In the midst of unprecedented challenges, JFC begins unusual budget markup

DOVER — The General Assembly’s budget-writing committee began diving into the COVID-ravaged spending plan on Tuesday, reviewing hundreds of millions of dollars’ worth of potential cuts.

While the Joint Finance Committee would normally convene in May to make significant changes to the governor’s January recommendations, this is not exactly a typical year. The 12 members on the committee gathered Tuesday for the first time since February, meeting in the House chamber instead of the normal basement room to allow social distancing.

Legislative Hall remains closed to the public, with the committee members, a few staffers and budget officials and a smattering of reporters being the only people allowed in the building. Audio for the hearing was broadcast online on YouTube (, though it’s not entirely clear whether it will be posted for rewatching.

Gov. John Carney’s proposed spending plan would allocate $4.64 billion in operating expenses and $893 million for the capital bond bill. Both totals would be the largest in Delaware history.

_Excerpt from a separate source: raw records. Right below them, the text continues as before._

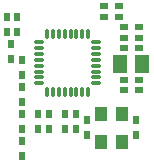
<source format=gtp>
%FSLAX24Y24*%
%MOIN*%
G70*
G01*
G75*
G04 Layer_Color=8421504*
%ADD10C,0.0070*%
%ADD11O,0.0354X0.0110*%
%ADD12O,0.0110X0.0354*%
%ADD13R,0.0512X0.0591*%
%ADD14R,0.0250X0.0200*%
%ADD15R,0.0433X0.0472*%
%ADD16R,0.0200X0.0250*%
%ADD17C,0.0060*%
%ADD18C,0.0100*%
%ADD19C,0.0300*%
%ADD20C,0.0320*%
%ADD21C,0.0050*%
%ADD22C,0.0043*%
D11*
X3841Y4449D02*
D03*
X1919Y3071D02*
D03*
X3841Y3465D02*
D03*
Y4252D02*
D03*
Y4055D02*
D03*
Y3858D02*
D03*
Y3268D02*
D03*
Y3071D02*
D03*
X1919Y3858D02*
D03*
Y4055D02*
D03*
Y3268D02*
D03*
Y3465D02*
D03*
Y3662D02*
D03*
Y4252D02*
D03*
Y4449D02*
D03*
X3841Y3662D02*
D03*
D12*
X2191Y4721D02*
D03*
X3569Y2799D02*
D03*
X2782D02*
D03*
X2585D02*
D03*
X3372D02*
D03*
X3175D02*
D03*
X2978D02*
D03*
X2388D02*
D03*
X2191D02*
D03*
X2978Y4721D02*
D03*
X3175D02*
D03*
X2388D02*
D03*
X2585D02*
D03*
X2782D02*
D03*
X3372D02*
D03*
X3569D02*
D03*
D13*
X4626Y3710D02*
D03*
X5374D02*
D03*
D14*
X5250Y3190D02*
D03*
X4750D02*
D03*
X5250Y2840D02*
D03*
X4750D02*
D03*
X5250Y4240D02*
D03*
X4750D02*
D03*
X5250Y4590D02*
D03*
X4750D02*
D03*
X4100Y5640D02*
D03*
X4600D02*
D03*
X4750Y4940D02*
D03*
X5250D02*
D03*
X4100Y5290D02*
D03*
X4600D02*
D03*
D15*
X4700Y2047D02*
D03*
X4000D02*
D03*
X4700Y1107D02*
D03*
X3999D02*
D03*
D16*
X2800Y1540D02*
D03*
Y2040D02*
D03*
X3150Y1540D02*
D03*
Y2040D02*
D03*
X1900D02*
D03*
Y1540D02*
D03*
X2250D02*
D03*
Y2040D02*
D03*
X5150Y1340D02*
D03*
Y1840D02*
D03*
X3540Y1340D02*
D03*
Y1840D02*
D03*
X1350Y3340D02*
D03*
Y3840D02*
D03*
Y2040D02*
D03*
Y1540D02*
D03*
Y2440D02*
D03*
Y2940D02*
D03*
Y640D02*
D03*
Y1140D02*
D03*
X1000Y3890D02*
D03*
Y4390D02*
D03*
X850Y4790D02*
D03*
Y5290D02*
D03*
X1200Y4790D02*
D03*
Y5290D02*
D03*
M02*

</source>
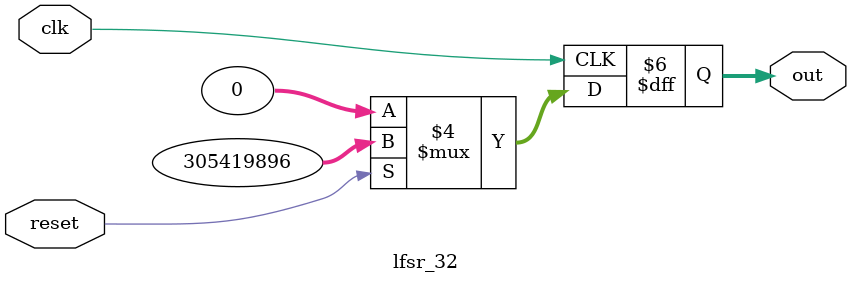
<source format=v>

module lfsr_32 (
    clk,              // clock input
    reset,            // reset input
	 out               // random output
);

input wire clk, reset;						// set as inputs
output reg [31:0] out = 32'h12345678;  // initial seed value

wire linear_feedback;

// TODO: assign polynomial to linear feedback wire
// assign linear_feedback = TODO;

always @(posedge clk)		// update on rising clock edge

	if (reset) begin 			// if reset is high
		out <= 32'h12345678;	// reset seed value
	  
	end else begin				// if reset is low
	
		// TODO: replace hard coded number with
		// some combination of output and linear feedback
		out <= 32'h00000000;
		
	end 
 
endmodule

</source>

But the revenue drop the state has seen as a result of the coronavirus crisis means lawmakers have a problem on their hands.

Members of the Joint Finance Committee meet in a socially distance meeting that was open to the public via YouTube. (Submitted photo/Drew Volturo)

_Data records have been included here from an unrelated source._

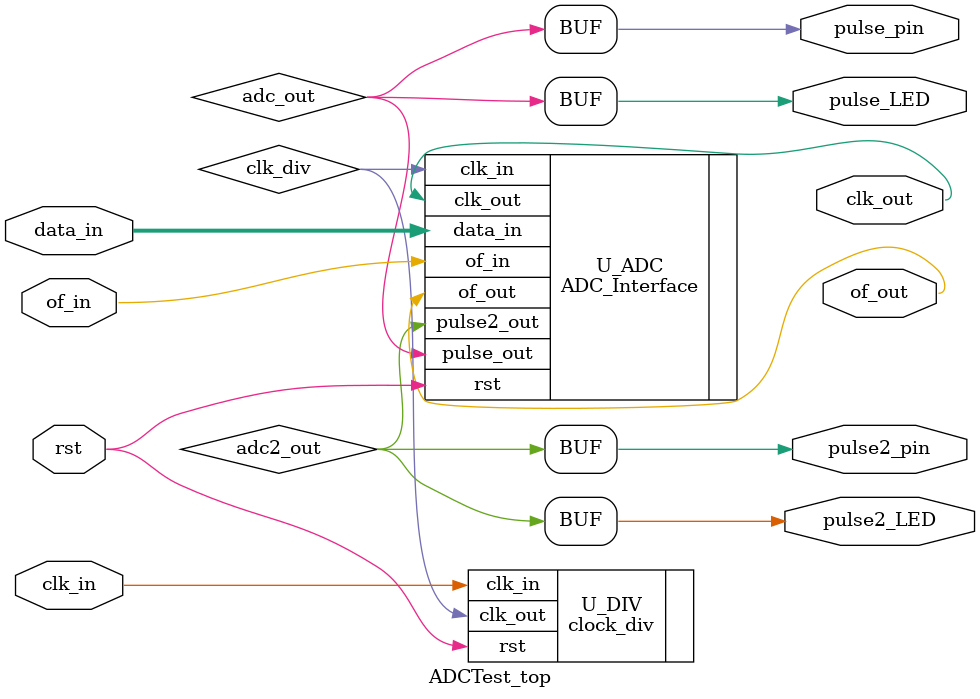
<source format=v>
module ADCTest_top
	(
	  input wire clk_in,
	  input wire rst,

	  input wire [11:0] data_in,
	  input wire of_in,

	  output wire clk_out,
	  output wire pulse_LED,
	  output wire pulse2_LED,
	  output wire pulse_pin,
	  output wire pulse2_pin,
	  output wire of_out
	  
	  //output wire [7:0] ones_led,
	  //output wire [7:0] tens_led,
	  //output wire       sign_led
	);
 
	wire clk_div;
	wire adc_out;
	wire adc2_out;
	
	wire [3:0] ones;
	wire [3:0] tens;
	wire       sign;
	 
	clock_div U_DIV(
		.clk_in(clk_in),
		.rst(rst),
		.clk_out(clk_div)
	);
	 
	ADC_Interface U_ADC(
		.clk_in(clk_div),
		.rst(rst),
		.data_in(data_in),
		.of_in(of_in),
		.clk_out(clk_out),
		.pulse_out(adc_out),
		.pulse2_out(adc2_out),
		.of_out(of_out)
		//.ones(ones),
		//.tens(tens),
		//.sign(sign)
	);
	
	/*assign sign_led= ~sign;
	
	eight_seg U_ONES(
		.num_in(ones), //.num_in(4'b0110),
		.eight_seg_out(ones_led)
	);
	
	eight_seg U_TENS(
		.num_in(tens), //.num_in(4'b0011),
		.eight_seg_out(tens_led)
	);*/
	
	assign pulse_LED = adc_out;
	assign pulse_pin = adc_out;
	
	assign pulse2_LED = adc2_out;
	assign pulse2_pin = adc2_out;

endmodule
</source>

Collections for the state are down $619 million over two years, according to the council that provides the official Delaware revenue forecasts.

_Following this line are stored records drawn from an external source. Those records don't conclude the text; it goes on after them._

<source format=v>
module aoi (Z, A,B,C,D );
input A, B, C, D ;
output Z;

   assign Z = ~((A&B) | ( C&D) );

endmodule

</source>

The state must pass a budget by the start of the new fiscal year on July 1.

Officials emphasized Tuesday that although the spread of the virus appears to be slowing, much uncertainty remains. Finances are far from settled, meaning legislators must prepare for a shortfall, the committee co-chair noted.

“This is definitely a time where I hope I’m wrong, but we have to plan for that,” Rep. Quinn Johnson, a Middletown Democrat, said of possible future dips in revenue.

Although Delaware received $1.25 billion in federal funding due to COVID-19 ($323 million of that went to New Castle County rather than the state government), that money can’t be used to make up budget gaps caused by the virus. Delaware is talking to New Castle officials in an effort to better coordinate the distribution, though the state has to be careful it does not use any money on ineligible expenses lest it have to repay Washington.

Office of Management and Budget Director Mike Jackson detailed a plan Tuesday to “build a bridge” between the current fiscal year and the one starting July 1, 2021. OMB has been able to cobble together some funding to reduce the impact of the revenue drop, but lawmakers will still have to take some tough votes.

One option, Mr. Jackson explained, is to continue with the governor’s proposal with about $456 million in cuts to balance the budget. That would see a temporary halt to farmland preservation and contractually driven salary “step” increases for various employees, as well as a reduction of $233 million in cash to the bond bill. A proposed 2 percent pay raise would also be halted under this path forward, although legislators could opt not do that.

“We still don’t know what we don’t know,” Mr. Jackson said, speaking in favor of a more conservative spending approach.

The committee is scheduled to meet again Wednesday, Thursday, Monday and Tuesday.